ABOUT THIS TASK:
Output the records below again, precisely as they are written.

Data items
<<<<

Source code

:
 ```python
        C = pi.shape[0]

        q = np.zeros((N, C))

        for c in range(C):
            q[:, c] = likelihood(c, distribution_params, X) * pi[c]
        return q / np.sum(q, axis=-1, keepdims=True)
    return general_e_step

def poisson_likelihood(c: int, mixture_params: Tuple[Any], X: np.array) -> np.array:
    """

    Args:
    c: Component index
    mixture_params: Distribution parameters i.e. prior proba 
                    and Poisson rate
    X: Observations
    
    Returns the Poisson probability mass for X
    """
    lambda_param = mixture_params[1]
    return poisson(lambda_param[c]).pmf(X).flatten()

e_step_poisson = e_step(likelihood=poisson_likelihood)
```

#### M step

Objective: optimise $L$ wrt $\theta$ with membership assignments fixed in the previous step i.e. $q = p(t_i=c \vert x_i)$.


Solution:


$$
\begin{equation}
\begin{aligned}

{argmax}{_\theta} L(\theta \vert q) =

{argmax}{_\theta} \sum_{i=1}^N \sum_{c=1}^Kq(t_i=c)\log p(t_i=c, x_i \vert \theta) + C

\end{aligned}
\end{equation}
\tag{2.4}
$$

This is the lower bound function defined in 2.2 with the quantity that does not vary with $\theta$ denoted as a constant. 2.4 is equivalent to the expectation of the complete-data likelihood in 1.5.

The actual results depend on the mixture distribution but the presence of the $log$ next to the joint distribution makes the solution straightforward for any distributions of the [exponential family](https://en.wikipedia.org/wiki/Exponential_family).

>>>>

EXERCISE SOLUTION:
Source code

:
 ```python
        C = pi.shape[0]

        q = np.zeros((N, C))

        for c in range(C):
            q[:, c] = likelihood(c, distribution_params, X) * pi[c]
        return q / np.sum(q, axis=-1, keepdims=True)
    return general_e_step

def poisson_likelihood(c: int, mixture_params: Tuple[Any], X: np.array) -> np.array:
    """

    Args:
    c: Component index
    mixture_params: Distribution parameters i.e. prior proba 
                    and Poisson rate
    X: Observations
    
    Returns the Poisson probability mass for X
    """
    lambda_param = mixture_params[1]
    return poisson(lambda_param[c]).pmf(X).flatten()

e_step_poisson = e_step(likelihood=poisson_likelihood)
```

#### M step

Objective: optimise $L$ wrt $\theta$ with membership assignments fixed in the previous step i.e. $q = p(t_i=c \vert x_i)$.


Solution:


$$
\begin{equation}
\begin{aligned}

{argmax}{_\theta} L(\theta \vert q) =

{argmax}{_\theta} \sum_{i=1}^N \sum_{c=1}^Kq(t_i=c)\log p(t_i=c, x_i \vert \theta) + C

\end{aligned}
\end{equation}
\tag{2.4}
$$

This is the lower bound function defined in 2.2 with the quantity that does not vary with $\theta$ denoted as a constant. 2.4 is equivalent to the expectation of the complete-data likelihood in 1.5.

The actual results depend on the mixture distribution but the presence of the $log$ next to the joint distribution makes the solution straightforward for any distributions of the [exponential family](https://en.wikipedia.org/wiki/Exponential_family).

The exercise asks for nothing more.